斯坦福大学Persuasive Technology Lab(现Stanford Behavior Design Lab)创始人B.J. Fogg曾经说:人们大多数行为由以下三点激发而成:动力, 能力, 提示。三者缺一不可。简单来说,如果我们对做一件事动力越大,并且操作越简单,同时有开始这个行为的提示,我们八九不离十就会去执行。很多手机软件之所以容易上瘾,很大程度上就在于设计者在“能力”的层面上,最大化的降低了其目标行为的难度。结识新朋友只要左右刷屏,买东西有一键购买,看电视剧能自动续播等。

这些移动科技一方面为我们节省了时间,但另一方面,因为其在设计上极力求简的特征,经常无意间成为我们逃避生活中各种困难的“救命稻草”。
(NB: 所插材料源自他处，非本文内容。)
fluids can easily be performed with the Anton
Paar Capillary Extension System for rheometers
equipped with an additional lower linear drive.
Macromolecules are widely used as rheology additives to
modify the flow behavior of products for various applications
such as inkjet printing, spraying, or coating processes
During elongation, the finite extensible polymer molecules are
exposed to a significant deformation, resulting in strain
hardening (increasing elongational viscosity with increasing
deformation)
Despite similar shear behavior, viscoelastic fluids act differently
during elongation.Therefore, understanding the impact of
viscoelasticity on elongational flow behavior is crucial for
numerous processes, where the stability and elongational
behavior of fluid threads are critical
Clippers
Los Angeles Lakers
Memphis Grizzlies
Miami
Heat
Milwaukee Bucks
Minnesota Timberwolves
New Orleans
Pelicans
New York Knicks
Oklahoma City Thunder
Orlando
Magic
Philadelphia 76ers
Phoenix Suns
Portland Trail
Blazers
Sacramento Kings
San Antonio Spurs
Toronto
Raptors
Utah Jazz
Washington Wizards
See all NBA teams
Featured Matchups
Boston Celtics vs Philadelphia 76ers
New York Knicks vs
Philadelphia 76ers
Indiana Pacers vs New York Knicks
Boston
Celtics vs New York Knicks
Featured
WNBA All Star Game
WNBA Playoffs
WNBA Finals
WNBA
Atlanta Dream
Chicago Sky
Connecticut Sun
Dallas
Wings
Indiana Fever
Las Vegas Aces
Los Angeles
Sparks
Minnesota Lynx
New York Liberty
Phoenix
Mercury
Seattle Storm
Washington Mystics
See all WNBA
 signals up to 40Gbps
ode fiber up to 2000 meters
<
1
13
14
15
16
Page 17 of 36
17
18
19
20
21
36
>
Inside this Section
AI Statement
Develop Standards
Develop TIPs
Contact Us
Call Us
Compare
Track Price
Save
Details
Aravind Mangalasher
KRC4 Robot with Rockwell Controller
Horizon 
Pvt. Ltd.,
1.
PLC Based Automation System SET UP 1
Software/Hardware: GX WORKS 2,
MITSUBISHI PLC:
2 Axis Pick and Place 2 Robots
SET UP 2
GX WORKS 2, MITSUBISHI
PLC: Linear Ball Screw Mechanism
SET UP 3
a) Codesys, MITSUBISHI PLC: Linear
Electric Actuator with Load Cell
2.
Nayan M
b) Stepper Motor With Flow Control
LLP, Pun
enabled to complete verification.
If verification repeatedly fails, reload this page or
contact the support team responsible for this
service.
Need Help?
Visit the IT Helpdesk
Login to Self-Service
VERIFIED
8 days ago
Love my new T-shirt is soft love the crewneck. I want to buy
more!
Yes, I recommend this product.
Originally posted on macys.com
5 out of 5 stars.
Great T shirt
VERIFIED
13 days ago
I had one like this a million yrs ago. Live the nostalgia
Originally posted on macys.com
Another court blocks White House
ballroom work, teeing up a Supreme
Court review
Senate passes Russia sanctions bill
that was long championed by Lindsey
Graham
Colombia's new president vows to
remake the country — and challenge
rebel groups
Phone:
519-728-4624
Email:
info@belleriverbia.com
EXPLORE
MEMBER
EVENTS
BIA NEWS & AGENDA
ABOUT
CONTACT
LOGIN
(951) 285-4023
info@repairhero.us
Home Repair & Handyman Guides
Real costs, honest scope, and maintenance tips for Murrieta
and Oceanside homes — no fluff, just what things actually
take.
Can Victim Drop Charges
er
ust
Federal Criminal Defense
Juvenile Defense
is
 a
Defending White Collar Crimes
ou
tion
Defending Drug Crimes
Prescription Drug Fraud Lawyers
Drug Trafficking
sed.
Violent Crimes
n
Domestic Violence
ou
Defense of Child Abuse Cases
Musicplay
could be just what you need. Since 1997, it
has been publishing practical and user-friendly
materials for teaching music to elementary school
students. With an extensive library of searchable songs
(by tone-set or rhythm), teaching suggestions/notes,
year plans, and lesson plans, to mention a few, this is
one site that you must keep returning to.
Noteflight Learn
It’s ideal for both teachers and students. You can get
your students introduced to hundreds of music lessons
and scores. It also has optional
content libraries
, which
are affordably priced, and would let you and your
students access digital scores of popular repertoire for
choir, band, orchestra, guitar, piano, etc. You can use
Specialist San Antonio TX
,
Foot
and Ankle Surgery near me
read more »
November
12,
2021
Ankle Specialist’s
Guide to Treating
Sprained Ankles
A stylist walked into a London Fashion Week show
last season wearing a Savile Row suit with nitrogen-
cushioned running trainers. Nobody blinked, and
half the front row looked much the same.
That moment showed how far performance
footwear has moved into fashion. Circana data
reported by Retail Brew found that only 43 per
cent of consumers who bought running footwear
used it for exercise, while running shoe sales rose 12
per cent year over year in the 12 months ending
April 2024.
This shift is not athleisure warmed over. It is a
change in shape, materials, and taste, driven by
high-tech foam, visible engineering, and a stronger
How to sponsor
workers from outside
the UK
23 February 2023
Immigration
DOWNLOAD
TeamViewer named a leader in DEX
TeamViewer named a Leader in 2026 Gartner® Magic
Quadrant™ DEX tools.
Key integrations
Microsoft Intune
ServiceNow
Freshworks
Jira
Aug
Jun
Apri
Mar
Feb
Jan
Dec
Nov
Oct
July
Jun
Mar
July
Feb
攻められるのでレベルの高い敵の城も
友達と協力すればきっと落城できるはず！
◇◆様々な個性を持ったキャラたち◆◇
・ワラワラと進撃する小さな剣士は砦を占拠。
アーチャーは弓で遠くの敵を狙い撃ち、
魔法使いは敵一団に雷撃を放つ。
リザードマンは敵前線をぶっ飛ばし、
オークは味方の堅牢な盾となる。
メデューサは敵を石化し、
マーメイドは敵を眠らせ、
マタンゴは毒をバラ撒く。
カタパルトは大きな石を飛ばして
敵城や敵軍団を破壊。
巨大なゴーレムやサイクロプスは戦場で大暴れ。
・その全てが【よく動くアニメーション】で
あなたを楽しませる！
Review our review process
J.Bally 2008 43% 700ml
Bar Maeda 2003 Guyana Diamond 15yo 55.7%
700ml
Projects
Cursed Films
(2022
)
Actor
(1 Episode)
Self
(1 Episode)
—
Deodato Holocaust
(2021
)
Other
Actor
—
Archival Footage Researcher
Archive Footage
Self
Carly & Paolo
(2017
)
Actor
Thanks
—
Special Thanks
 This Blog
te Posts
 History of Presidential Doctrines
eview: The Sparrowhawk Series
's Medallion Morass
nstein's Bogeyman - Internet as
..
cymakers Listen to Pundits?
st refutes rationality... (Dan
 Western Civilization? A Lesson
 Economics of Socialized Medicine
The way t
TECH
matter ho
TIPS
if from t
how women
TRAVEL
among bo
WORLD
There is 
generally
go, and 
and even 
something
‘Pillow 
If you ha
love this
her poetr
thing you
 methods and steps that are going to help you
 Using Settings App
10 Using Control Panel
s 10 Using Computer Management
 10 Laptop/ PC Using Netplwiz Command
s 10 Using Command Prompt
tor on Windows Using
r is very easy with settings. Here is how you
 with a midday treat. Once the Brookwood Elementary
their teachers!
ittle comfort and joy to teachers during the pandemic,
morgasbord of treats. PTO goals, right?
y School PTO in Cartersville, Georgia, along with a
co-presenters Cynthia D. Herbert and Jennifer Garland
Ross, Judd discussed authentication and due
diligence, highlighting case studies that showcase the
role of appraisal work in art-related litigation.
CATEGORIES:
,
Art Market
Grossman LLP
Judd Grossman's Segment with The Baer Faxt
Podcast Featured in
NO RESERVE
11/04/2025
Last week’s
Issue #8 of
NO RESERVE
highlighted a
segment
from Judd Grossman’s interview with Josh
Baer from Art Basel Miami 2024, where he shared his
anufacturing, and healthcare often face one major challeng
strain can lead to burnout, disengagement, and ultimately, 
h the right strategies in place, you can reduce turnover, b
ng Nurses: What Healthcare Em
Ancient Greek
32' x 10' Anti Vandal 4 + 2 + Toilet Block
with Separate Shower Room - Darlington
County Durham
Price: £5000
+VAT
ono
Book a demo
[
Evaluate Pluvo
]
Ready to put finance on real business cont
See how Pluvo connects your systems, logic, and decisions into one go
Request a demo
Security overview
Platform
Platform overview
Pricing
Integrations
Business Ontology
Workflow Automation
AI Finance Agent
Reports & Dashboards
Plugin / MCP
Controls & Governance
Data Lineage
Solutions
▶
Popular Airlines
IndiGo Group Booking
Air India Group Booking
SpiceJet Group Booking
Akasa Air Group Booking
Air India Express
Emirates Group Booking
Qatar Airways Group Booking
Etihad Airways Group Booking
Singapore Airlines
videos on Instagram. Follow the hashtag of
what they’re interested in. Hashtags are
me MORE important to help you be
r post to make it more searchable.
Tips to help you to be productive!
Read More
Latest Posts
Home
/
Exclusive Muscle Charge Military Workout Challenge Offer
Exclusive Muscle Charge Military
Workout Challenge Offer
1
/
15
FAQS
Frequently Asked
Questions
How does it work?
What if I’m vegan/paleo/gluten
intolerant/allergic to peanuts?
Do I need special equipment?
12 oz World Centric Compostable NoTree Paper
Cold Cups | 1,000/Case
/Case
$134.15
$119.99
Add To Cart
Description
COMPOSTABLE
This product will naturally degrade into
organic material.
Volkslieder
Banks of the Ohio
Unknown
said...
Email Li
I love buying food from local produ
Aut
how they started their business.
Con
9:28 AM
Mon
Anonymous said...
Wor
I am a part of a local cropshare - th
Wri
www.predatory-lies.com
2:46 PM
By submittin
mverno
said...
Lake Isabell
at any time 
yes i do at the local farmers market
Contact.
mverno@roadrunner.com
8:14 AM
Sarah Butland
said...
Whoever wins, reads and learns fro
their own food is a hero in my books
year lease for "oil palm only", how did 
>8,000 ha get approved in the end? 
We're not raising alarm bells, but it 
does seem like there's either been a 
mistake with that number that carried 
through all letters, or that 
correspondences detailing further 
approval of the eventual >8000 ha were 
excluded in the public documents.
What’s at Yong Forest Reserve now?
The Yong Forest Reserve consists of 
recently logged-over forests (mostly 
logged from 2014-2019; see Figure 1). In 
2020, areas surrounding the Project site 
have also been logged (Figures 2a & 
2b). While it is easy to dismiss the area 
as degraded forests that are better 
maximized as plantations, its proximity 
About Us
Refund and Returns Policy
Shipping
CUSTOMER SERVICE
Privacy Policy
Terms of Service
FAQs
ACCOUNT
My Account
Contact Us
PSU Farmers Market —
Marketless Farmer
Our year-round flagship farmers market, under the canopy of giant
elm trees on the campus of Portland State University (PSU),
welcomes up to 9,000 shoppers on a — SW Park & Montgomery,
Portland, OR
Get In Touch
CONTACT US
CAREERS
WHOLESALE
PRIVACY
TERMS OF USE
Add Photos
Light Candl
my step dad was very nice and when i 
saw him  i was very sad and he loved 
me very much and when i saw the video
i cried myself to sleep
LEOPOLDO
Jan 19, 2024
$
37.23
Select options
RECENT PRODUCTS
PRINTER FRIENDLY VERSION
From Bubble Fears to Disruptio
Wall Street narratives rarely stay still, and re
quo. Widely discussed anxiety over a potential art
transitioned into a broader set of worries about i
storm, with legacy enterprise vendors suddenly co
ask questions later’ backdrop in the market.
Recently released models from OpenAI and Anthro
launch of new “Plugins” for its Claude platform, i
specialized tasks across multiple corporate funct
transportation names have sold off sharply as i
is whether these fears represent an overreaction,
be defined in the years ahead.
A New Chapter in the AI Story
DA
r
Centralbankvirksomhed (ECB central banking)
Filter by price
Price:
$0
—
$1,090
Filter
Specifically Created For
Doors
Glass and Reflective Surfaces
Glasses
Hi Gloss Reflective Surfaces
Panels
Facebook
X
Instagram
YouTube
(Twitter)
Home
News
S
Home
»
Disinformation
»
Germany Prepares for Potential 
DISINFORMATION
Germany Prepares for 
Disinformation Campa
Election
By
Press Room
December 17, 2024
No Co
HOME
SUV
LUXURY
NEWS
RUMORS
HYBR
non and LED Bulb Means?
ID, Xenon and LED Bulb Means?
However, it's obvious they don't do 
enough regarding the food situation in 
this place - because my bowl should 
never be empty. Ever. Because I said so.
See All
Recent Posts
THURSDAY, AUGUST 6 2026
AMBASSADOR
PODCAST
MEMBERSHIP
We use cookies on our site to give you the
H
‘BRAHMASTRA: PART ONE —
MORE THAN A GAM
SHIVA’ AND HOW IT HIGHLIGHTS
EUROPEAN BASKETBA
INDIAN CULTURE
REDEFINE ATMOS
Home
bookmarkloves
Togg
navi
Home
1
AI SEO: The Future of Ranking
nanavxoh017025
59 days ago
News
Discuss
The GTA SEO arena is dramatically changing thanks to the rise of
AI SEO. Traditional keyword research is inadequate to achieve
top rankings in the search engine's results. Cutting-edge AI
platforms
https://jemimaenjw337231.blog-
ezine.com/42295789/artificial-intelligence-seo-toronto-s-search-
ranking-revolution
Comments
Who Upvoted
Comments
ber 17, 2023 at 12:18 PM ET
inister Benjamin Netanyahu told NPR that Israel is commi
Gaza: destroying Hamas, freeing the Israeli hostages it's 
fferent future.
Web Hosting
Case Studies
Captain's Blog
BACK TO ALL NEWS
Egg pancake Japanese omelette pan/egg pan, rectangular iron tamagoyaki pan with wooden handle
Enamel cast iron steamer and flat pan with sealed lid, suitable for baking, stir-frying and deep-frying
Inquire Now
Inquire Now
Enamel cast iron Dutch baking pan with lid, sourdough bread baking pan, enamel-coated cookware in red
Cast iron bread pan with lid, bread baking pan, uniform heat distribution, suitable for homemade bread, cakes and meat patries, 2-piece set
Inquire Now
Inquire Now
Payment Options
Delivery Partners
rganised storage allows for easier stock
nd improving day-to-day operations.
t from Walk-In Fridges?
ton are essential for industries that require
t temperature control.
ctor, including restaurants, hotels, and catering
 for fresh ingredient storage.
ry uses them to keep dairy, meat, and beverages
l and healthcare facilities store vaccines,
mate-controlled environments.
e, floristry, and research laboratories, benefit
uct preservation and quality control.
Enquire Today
比起眼前抓破脑皮的作业,与情侣需要沟通的矛盾,促进身体代谢的运动,整理复杂情绪的静坐,在社交网站上再看一个视频,再读一个笑话,再赞一张照片,再刷一篇文章,经常成为了更简单,更有诱惑力的选择。一分钟变成一小时,占着茅坑不拉屎成为当代厕所的常态。

这些选择的存在却是无需谴责的。忙里偷闲是人之常情。有效率的做事需要劳逸结合,松弛有度。更何况古往今来,独自消遣时间的方式从没少过:小说,音乐,杂志,电影,收音机,电视机,到现在的移动程序。然而,俗话说“积行成习,积习成性,积性成命”。如果我们不注意我们使用这些工具的动机,不断在面临生活挑战时转向能够给予我们短期满足感的移动互联网平台,却是极其危险的。简单来说有以下三点:

1.     生活容易失去意义:

人生意义大多由为了实现某一目标,而承担的责任决定。原始部落人的目标为在大自然中生存。为了生存,打猎摘果,繁衍后代,便是意义。孟子说,天将降大任于斯人也,必先苦其心志等,则强调了人在追寻目标的过程中,往往充满了艰辛与苦难。只有勇于面对这些无法避免的磨练,才能终当大任。当我们在困难面前打退堂鼓,转向互联网寻求短期慰藉,实际上是一种临阵脱逃,背信弃义的行为:逃离的是的责任,放弃的是磨砺自身的机会。很多人经常将人生意义与“快乐”纠结在一起。即使是曾经立志要完成的事情,做着做着不喜欢了,便去思考意义何在。然而幸福与意义往往没有因果关系。印度流传了三千多年的《摩诃婆罗多》神话中就有说到:严格的修行虽然可以带来快乐,但是以快乐为目的的修行,会将人们带入地狱。

2.     丧失获取意义的能力:

对于一个尚未成家立业的年轻人,生活或多或少缺乏稳定性。这一阶段里,我们既充满了无限的可能性,同时又不断面对着令人不安的未知。自愿与否,我们从少年时期所依靠的家庭与学校中逐步走向独立。身边的人从提供精神倚靠和物质稳定的父母,老师,玩伴,变成了来来往往,形形色色,动机不明的陌生人。在这种环境中,互联网像是一个懂主子心思,擅长讨好的仆人,时时刻刻推送着我们感兴趣的内容。相比起生活中的各种未知,互联网很容易便成为了我们最熟悉的地方。各个社交,视频网站分类规整的展示着五花八门,吸引眼球的内容,等待着我们去探索,点击。生活中无法掌控的未知,一瞬间变得充满了秩序,逻辑,与整体性。然而,这种在互联网中获得的自信感,操控感,甚至励志感,却常常是一种假象。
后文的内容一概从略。